**Reading passage**
Many of the policies encapsulated in the Biden proposals increase both equality and efficiency, for example by supporting disadvantaged children and others in whom the current economy underinvests.
Mr. Mankiw has the same blind spot when he compares G.D.P. per capita in the United States and Europe. Where high levels of inequality exist, G.D.P. per capita is an imperfect measure of the well-being of the typical household. How about using other metrics such as life expectancy, access to education, health care coverage? Then the comparison would not be so favorable.
Barbara Morgan
Baltimore
The writer is a senior lecturer in economics at Johns Hopkins University.
To the Editor:
N. Gregory Mankiw asserts that Europeans work less than Americans “because they face higher taxes to finance a more generous social safety net.” The European residents work less because the European Union nations recognize that workers deserve to have time away from work for their families and interests, that workers ought not to be slaves to their employers, and other reasons based on the recognition that adults are more than workers.
If the so-called “family values” Republican Party had genuine concern for American families, this country would have a law like the European Union, requiring a minimum of four weeks of paid vacation for every worker.
Beverly Isenson
Steilacoom, Wash.
To the Editor:
N. Gregory Mankiw, not wanting to come across as totally lacking in compassion toward the less fortunate in his opposition to the proposed Democratic reconciliation bill, writes, “That is not to say that the United States has already struck the right balance between compassion and prosperity.”
The many millions who are homeless, who are struggling to get by on minimum wage jobs, who are one medical bill away from destitution, who can’t afford regular dental care, can be forgiven for seeing this assertion as the ultimate in understatement.
It is a sad fact that our dynamic capitalist economy works for some — for many of us — but not for all of us. Mr. Mankiw is an advocate of capitalism, of free enterprise. But if we’re going to have capitalism, it needs to be a capitalism that works for all of us.
How about we start with stringent tax policies that punish corporations that offshore our jobs? This mad race to the bottom by American corporations, to countries with starvation wages, no unions and no environmental protections, must stop, now.
Edward Gogol
Crystal Lake, Ill.

**Dataset excerpts**

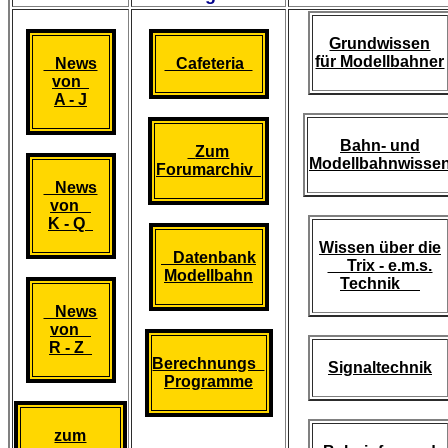
Grundwissen
für Modellbahner
News
Cafeteria
von
A - J
Bahn- und
Zum
Modellbahnwisse
Forumarchiv
News
von
K - Q
Wissen über die
Datenbank
Trix - e.m.s.
Modellbahn
Technik
News
von
R - Z
Berechnungs
Signaltechnik
Programme
zum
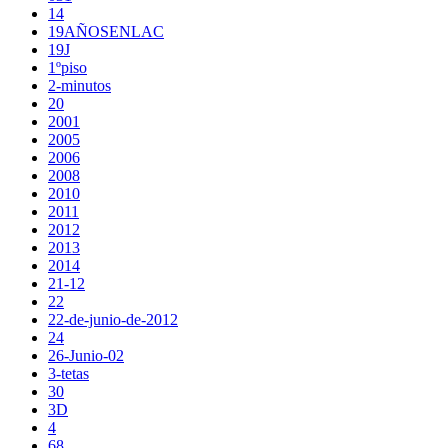
14
19AÑOSENLAC
19J
1ºpiso
2-minutos
20
2001
2005
2006
2008
2010
2011
2012
2013
2014
21-12
22
22-de-junio-de-2012
24
26-Junio-02
3-tetas
30
3D
4
68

**Task 1**
Reproduce the letters to the editor from "How about we" to "Crystal Lake, Ill.".
**Task 2**
Answer these questions from the letters to the editor.
(a) Besides G.D.P. per capita, which metrics does the letter signed by Barbara Morgan propose for comparing the United States and Europe?
(b) According to Beverly Isenson's letter, what minimum amount of paid vacation does the European Union require for every worker?
(c) What town is given with Edward Gogol's name?

**Exercise response 1**
How about we start with stringent tax policies that punish corporations that offshore our jobs? This mad race to the bottom by American corporations, to countries with starvation wages, no unions and no environmental protections, must stop, now.
Edward Gogol
Crystal Lake, Ill.

**Exercise response 2**
(a) Life expectancy, access to education, and health care coverage.
(b) Four weeks of paid vacation.
(c) Crystal Lake, Ill.